[Opening MATERIAL FOR THIS TASK section]

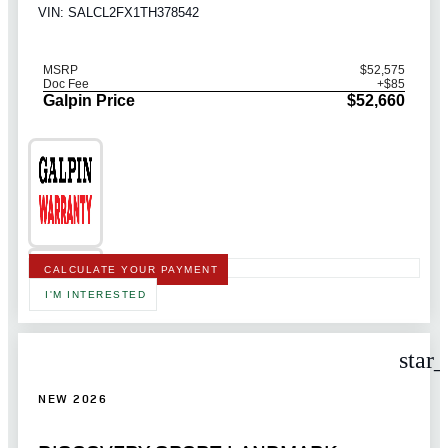
VIN: SALCL2FX1TH378542
MSRP
$52,575
Doc Fee
+$85
Galpin Price
$52,660
CALCULATE YOUR PAYMENT
I'M INTERESTED
star
NEW 2026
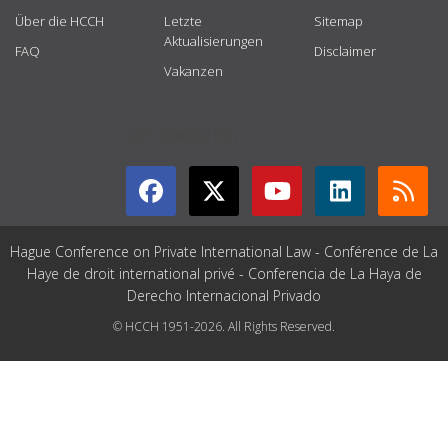
Über die HCCH
Letzte
Sitemap
Aktualisierungen
FAQ
Disclaimer
Vakanzen
GET CONNECTED
Hague Conference on Private International Law - Conférence de La
Haye de droit international privé - Conferencia de La Haya de
Derecho Internacional Privado
© HCCH 1951-2026. All Rights Reserved.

[Closing MATERIAL FOR THIS TASK section]

> _TASK BRIEF_
The entries above are to be repeated in full, except for their pictures.

> _OUTPUT BELOW_
VIN: SALCL2FX1TH378542
MSRP
$52,575
Doc Fee
+$85
Galpin Price
$52,660
CALCULATE YOUR PAYMENT
I'M INTERESTED
star
NEW 2026
Über die HCCH
Letzte
Sitemap
Aktualisierungen
FAQ
Disclaimer
Vakanzen
GET CONNECTED
Hague Conference on Private International Law - Conférence de La
Haye de droit international privé - Conferencia de La Haya de
Derecho Internacional Privado
© HCCH 1951-2026. All Rights Reserved.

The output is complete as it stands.